### Your goal:
Below is a listing; return it in full, exactly as it appears.

### Records for this task:
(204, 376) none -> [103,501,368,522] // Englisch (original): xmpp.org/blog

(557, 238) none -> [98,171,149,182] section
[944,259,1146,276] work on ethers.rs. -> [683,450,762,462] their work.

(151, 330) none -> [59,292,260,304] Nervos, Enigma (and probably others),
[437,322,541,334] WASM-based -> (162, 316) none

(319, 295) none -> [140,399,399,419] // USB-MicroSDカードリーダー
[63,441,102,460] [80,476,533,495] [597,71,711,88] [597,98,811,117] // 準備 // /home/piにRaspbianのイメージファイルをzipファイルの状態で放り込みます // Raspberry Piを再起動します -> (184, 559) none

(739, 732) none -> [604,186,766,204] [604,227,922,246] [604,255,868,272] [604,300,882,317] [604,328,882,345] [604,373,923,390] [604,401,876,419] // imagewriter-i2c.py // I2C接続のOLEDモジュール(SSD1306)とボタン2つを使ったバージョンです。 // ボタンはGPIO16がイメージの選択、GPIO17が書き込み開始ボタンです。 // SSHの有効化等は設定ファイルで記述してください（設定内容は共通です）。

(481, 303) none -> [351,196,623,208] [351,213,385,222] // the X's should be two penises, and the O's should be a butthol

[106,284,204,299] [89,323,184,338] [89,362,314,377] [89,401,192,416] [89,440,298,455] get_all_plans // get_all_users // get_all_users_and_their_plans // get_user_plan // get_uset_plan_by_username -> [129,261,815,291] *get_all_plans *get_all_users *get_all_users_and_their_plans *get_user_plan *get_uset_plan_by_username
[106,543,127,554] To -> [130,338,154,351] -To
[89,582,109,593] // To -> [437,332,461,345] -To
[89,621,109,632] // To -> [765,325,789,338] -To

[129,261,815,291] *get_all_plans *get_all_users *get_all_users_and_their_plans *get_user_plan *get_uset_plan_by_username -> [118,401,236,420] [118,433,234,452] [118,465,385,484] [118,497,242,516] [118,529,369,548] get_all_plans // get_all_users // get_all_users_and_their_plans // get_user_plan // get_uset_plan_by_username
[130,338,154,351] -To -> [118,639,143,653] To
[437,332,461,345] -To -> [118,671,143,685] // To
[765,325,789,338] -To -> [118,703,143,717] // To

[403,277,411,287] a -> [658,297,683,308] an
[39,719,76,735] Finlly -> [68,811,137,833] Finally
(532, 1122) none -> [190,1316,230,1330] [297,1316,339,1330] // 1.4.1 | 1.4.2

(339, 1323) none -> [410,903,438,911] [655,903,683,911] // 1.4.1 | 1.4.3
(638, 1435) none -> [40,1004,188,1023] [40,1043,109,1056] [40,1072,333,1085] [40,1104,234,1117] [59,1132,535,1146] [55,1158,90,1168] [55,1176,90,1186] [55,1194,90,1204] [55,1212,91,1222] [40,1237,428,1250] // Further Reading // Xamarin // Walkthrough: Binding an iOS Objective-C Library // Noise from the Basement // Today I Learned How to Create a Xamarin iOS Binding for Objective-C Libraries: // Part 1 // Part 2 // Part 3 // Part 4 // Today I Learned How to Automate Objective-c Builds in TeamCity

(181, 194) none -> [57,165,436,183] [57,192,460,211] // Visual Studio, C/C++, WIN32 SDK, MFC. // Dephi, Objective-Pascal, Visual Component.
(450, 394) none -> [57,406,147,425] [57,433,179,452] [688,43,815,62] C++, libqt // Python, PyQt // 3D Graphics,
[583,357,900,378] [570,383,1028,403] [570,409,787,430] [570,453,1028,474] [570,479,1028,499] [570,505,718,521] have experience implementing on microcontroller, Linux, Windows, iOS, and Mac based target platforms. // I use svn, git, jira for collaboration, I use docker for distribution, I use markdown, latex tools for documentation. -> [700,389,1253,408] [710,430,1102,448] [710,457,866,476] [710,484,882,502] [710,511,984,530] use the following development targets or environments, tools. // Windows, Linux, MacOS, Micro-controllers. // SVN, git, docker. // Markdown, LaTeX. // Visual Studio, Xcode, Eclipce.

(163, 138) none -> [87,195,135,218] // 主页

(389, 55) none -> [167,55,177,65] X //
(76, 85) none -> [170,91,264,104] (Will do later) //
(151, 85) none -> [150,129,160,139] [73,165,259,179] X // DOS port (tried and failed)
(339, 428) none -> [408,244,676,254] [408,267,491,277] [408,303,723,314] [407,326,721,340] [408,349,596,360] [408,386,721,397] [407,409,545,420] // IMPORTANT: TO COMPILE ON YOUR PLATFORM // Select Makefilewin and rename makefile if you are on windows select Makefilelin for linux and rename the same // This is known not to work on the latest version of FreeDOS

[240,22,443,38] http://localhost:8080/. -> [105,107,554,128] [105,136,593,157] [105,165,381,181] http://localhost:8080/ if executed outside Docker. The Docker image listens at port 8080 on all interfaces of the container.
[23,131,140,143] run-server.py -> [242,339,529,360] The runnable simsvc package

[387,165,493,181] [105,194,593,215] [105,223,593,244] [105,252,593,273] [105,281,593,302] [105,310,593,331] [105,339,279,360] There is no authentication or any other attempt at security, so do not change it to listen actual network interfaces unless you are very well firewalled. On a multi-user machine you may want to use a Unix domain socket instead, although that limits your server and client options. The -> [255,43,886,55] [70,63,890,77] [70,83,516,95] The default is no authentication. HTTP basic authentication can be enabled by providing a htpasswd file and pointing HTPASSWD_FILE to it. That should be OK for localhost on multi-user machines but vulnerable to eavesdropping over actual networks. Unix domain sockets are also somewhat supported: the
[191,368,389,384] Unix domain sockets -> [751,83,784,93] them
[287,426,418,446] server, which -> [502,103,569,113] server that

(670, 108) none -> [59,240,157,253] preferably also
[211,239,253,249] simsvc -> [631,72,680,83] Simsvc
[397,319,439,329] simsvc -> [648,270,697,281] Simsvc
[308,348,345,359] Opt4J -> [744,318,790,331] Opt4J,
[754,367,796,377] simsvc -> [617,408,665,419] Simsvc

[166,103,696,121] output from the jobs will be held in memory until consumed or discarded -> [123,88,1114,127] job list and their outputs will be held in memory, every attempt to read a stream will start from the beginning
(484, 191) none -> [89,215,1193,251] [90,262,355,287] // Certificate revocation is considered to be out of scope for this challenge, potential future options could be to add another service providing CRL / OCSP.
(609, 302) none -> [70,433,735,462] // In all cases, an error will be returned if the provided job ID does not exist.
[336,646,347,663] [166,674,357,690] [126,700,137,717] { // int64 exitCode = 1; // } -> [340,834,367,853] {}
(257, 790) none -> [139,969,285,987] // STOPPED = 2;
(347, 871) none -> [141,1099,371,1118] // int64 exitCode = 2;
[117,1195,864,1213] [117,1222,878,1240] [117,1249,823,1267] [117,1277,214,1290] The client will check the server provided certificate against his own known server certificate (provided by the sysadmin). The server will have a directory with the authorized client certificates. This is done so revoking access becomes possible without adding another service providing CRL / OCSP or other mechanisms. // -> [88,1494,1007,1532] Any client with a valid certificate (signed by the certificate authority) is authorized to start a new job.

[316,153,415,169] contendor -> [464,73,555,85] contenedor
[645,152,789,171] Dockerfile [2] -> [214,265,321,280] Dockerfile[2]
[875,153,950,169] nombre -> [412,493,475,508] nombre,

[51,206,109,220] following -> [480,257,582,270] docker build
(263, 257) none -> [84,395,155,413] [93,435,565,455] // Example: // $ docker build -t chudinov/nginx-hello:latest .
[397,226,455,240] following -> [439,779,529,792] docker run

### Task response:
(204, 376) none -> [103,501,368,522] // Englisch (original): xmpp.org/blog

(557, 238) none -> [98,171,149,182] section
[944,259,1146,276] work on ethers.rs. -> [683,450,762,462] their work.

(151, 330) none -> [59,292,260,304] Nervos, Enigma (and probably others),
[437,322,541,334] WASM-based -> (162, 316) none

(319, 295) none -> [140,399,399,419] // USB-MicroSDカードリーダー
[63,441,102,460] [80,476,533,495] [597,71,711,88] [597,98,811,117] // 準備 // /home/piにRaspbianのイメージファイルをzipファイルの状態で放り込みます // Raspberry Piを再起動します -> (184, 559) none

(739, 732) none -> [604,186,766,204] [604,227,922,246] [604,255,868,272] [604,300,882,317] [604,328,882,345] [604,373,923,390] [604,401,876,419] // imagewriter-i2c.py // I2C接続のOLEDモジュール(SSD1306)とボタン2つを使ったバージョンです。 // ボタンはGPIO16がイメージの選択、GPIO17が書き込み開始ボタンです。 // SSHの有効化等は設定ファイルで記述してください（設定内容は共通です）。

(481, 303) none -> [351,196,623,208] [351,213,385,222] // the X's should be two penises, and the O's should be a butthol

[106,284,204,299] [89,323,184,338] [89,362,314,377] [89,401,192,416] [89,440,298,455] get_all_plans // get_all_users // get_all_users_and_their_plans // get_user_plan // get_uset_plan_by_username -> [129,261,815,291] *get_all_plans *get_all_users *get_all_users_and_their_plans *get_user_plan *get_uset_plan_by_username
[106,543,127,554] To -> [130,338,154,351] -To
[89,582,109,593] // To -> [437,332,461,345] -To
[89,621,109,632] // To -> [765,325,789,338] -To

[129,261,815,291] *get_all_plans *get_all_users *get_all_users_and_their_plans *get_user_plan *get_uset_plan_by_username -> [118,401,236,420] [118,433,234,452] [118,465,385,484] [118,497,242,516] [118,529,369,548] get_all_plans // get_all_users // get_all_users_and_their_plans // get_user_plan // get_uset_plan_by_username
[130,338,154,351] -To -> [118,639,143,653] To
[437,332,461,345] -To -> [118,671,143,685] // To
[765,325,789,338] -To -> [118,703,143,717] // To

[403,277,411,287] a -> [658,297,683,308] an
[39,719,76,735] Finlly -> [68,811,137,833] Finally
(532, 1122) none -> [190,1316,230,1330] [297,1316,339,1330] // 1.4.1 | 1.4.2

(339, 1323) none -> [410,903,438,911] [655,903,683,911] // 1.4.1 | 1.4.3
(638, 1435) none -> [40,1004,188,1023] [40,1043,109,1056] [40,1072,333,1085] [40,1104,234,1117] [59,1132,535,1146] [55,1158,90,1168] [55,1176,90,1186] [55,1194,90,1204] [55,1212,91,1222] [40,1237,428,1250] // Further Reading // Xamarin // Walkthrough: Binding an iOS Objective-C Library // Noise from the Basement // Today I Learned How to Create a Xamarin iOS Binding for Objective-C Libraries: // Part 1 // Part 2 // Part 3 // Part 4 // Today I Learned How to Automate Objective-c Builds in TeamCity

(181, 194) none -> [57,165,436,183] [57,192,460,211] // Visual Studio, C/C++, WIN32 SDK, MFC. // Dephi, Objective-Pascal, Visual Component.
(450, 394) none -> [57,406,147,425] [57,433,179,452] [688,43,815,62] C++, libqt // Python, PyQt // 3D Graphics,
[583,357,900,378] [570,383,1028,403] [570,409,787,430] [570,453,1028,474] [570,479,1028,499] [570,505,718,521] have experience implementing on microcontroller, Linux, Windows, iOS, and Mac based target platforms. // I use svn, git, jira for collaboration, I use docker for distribution, I use markdown, latex tools for documentation. -> [700,389,1253,408] [710,430,1102,448] [710,457,866,476] [710,484,882,502] [710,511,984,530] use the following development targets or environments, tools. // Windows, Linux, MacOS, Micro-controllers. // SVN, git, docker. // Markdown, LaTeX. // Visual Studio, Xcode, Eclipce.

(163, 138) none -> [87,195,135,218] // 主页

(389, 55) none -> [167,55,177,65] X //
(76, 85) none -> [170,91,264,104] (Will do later) //
(151, 85) none -> [150,129,160,139] [73,165,259,179] X // DOS port (tried and failed)
(339, 428) none -> [408,244,676,254] [408,267,491,277] [408,303,723,314] [407,326,721,340] [408,349,596,360] [408,386,721,397] [407,409,545,420] // IMPORTANT: TO COMPILE ON YOUR PLATFORM // Select Makefilewin and rename makefile if you are on windows select Makefilelin for linux and rename the same // This is known not to work on the latest version of FreeDOS

[240,22,443,38] http://localhost:8080/. -> [105,107,554,128] [105,136,593,157] [105,165,381,181] http://localhost:8080/ if executed outside Docker. The Docker image listens at port 8080 on all interfaces of the container.
[23,131,140,143] run-server.py -> [242,339,529,360] The runnable simsvc package

[387,165,493,181] [105,194,593,215] [105,223,593,244] [105,252,593,273] [105,281,593,302] [105,310,593,331] [105,339,279,360] There is no authentication or any other attempt at security, so do not change it to listen actual network interfaces unless you are very well firewalled. On a multi-user machine you may want to use a Unix domain socket instead, although that limits your server and client options. The -> [255,43,886,55] [70,63,890,77] [70,83,516,95] The default is no authentication. HTTP basic authentication can be enabled by providing a htpasswd file and pointing HTPASSWD_FILE to it. That should be OK for localhost on multi-user machines but vulnerable to eavesdropping over actual networks. Unix domain sockets are also somewhat supported: the
[191,368,389,384] Unix domain sockets -> [751,83,784,93] them
[287,426,418,446] server, which -> [502,103,569,113] server that

(670, 108) none -> [59,240,157,253] preferably also
[211,239,253,249] simsvc -> [631,72,680,83] Simsvc
[397,319,439,329] simsvc -> [648,270,697,281] Simsvc
[308,348,345,359] Opt4J -> [744,318,790,331] Opt4J,
[754,367,796,377] simsvc -> [617,408,665,419] Simsvc

[166,103,696,121] output from the jobs will be held in memory until consumed or discarded -> [123,88,1114,127] job list and their outputs will be held in memory, every attempt to read a stream will start from the beginning
(484, 191) none -> [89,215,1193,251] [90,262,355,287] // Certificate revocation is considered to be out of scope for this challenge, potential future options could be to add another service providing CRL / OCSP.
(609, 302) none -> [70,433,735,462] // In all cases, an error will be returned if the provided job ID does not exist.
[336,646,347,663] [166,674,357,690] [126,700,137,717] { // int64 exitCode = 1; // } -> [340,834,367,853] {}
(257, 790) none -> [139,969,285,987] // STOPPED = 2;
(347, 871) none -> [141,1099,371,1118] // int64 exitCode = 2;
[117,1195,864,1213] [117,1222,878,1240] [117,1249,823,1267] [117,1277,214,1290] The client will check the server provided certificate against his own known server certificate (provided by the sysadmin). The server will have a directory with the authorized client certificates. This is done so revoking access becomes possible without adding another service providing CRL / OCSP or other mechanisms. // -> [88,1494,1007,1532] Any client with a valid certificate (signed by the certificate authority) is authorized to start a new job.

[316,153,415,169] contendor -> [464,73,555,85] contenedor
[645,152,789,171] Dockerfile [2] -> [214,265,321,280] Dockerfile[2]
[875,153,950,169] nombre -> [412,493,475,508] nombre,

[51,206,109,220] following -> [480,257,582,270] docker build
(263, 257) none -> [84,395,155,413] [93,435,565,455] // Example: // $ docker build -t chudinov/nginx-hello:latest .
[397,226,455,240] following -> [439,779,529,792] docker run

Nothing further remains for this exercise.